Fits pistols, rifles, and shotguns with M1913 Picatinny or Weaver Accessory Rail including: • 1911 Government or Commander with Rail • AR-15/M16 or similar rail-equipped long guns • Beretta PX4 Full Size and Compact, 92Vertec • GLOCK 3rd Gen 17, 19, 20, 21, 22, 23, 31, 32, 34, 35, 38 • GLOCK 4th Gen 17 and 19 • Heckler & Koch (HK) P30, 45, 45C • Ruger SR9, SR40, SR9c, SR40c • Sig Sauer P220, P226, P229 • Smith & Wesson M&P Full-Size and Compact • Smith & Wesson SD • Springfield Armory XD and XD(M) • Taurus Millennium Pro, 24/7 • Most other rail-equipped pistols with a minimum of 1 1/16″ from recoil lug.

Check out the light show…

The Crimson Trace Rail Master Tactical Light has three modes of operation. The basic idea is that you set the desired mode using a very deliberate step. Then, each time the paddle levers are activated, the light operates in the pre-selected mode. The Rail Master can be set with the following options:

Constant On: Either button turns the light on. It remains on until you tap one of the two buttons a second time. Or, after five minutes of inactivity, it turns itself off. The inactivity timer applies in all three modes.

Momentary Activation: You need to keep pressure applied to either one of the paddle levers for the light to remain on. Removing pressure from the switch turns the light off. This mode is good for quick on / off scenarios. Like hunting rats in the garage. Oh yeah, or being discreet while defending your home against sneaky ninjas.
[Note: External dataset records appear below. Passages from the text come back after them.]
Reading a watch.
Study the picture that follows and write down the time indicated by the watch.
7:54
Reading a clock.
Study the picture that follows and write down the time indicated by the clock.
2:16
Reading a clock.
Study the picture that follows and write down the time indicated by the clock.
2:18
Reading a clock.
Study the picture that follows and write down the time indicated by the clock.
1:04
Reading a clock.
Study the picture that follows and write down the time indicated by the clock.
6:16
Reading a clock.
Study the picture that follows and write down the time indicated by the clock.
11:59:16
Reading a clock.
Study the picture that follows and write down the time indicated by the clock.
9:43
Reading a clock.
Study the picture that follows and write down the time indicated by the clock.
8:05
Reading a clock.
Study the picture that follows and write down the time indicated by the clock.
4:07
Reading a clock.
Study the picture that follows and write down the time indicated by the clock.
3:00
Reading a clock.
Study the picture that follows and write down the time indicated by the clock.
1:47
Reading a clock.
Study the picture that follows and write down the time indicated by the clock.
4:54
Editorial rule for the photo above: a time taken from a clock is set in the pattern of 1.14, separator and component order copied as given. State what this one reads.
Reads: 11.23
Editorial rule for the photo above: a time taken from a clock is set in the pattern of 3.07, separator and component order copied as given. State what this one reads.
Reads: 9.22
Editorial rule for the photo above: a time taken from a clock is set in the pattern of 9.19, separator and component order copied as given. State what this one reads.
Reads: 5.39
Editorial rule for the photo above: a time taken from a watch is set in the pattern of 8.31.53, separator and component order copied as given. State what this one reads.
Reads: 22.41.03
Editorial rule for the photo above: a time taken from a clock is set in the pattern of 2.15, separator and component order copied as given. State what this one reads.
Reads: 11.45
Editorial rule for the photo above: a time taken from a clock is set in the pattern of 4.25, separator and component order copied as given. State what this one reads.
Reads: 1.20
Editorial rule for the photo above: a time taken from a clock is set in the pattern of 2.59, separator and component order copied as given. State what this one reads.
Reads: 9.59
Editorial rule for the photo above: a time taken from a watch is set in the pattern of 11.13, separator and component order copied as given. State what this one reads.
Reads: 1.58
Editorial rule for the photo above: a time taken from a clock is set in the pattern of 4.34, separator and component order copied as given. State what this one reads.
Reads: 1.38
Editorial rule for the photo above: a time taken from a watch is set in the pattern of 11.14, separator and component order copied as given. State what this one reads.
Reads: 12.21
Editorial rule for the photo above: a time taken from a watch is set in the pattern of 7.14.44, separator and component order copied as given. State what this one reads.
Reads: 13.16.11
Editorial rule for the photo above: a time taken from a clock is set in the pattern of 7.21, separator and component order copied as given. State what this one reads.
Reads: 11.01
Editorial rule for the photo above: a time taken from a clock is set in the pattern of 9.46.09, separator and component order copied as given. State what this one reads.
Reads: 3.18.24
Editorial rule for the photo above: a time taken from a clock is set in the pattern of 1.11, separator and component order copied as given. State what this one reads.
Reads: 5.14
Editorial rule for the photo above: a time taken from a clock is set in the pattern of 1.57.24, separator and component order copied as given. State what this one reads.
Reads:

Strobe Mode: Tapping one of the paddle levers will turn the light on with a rapid strobe effect. It remains on until the paddle is tapped again.

I like how you switch modes on the unit. Simply hold down both paddles at the same time for a few seconds. The light will now change modes. Release and it “sticks” in the selected mode. It’s not too easy to change modes – you have to be very deliberate about it. That’s a good thing as you don’t want the lamp turning on in an unexpected mode at the wrong time.


Installation was simple, but read the instructions first. The unit includes 4 different adapters to optimize the fit to specific guns. The following steps show installation on a Glock 32 Generation 3, but we also installed it on a Beretta PX4 with no trouble.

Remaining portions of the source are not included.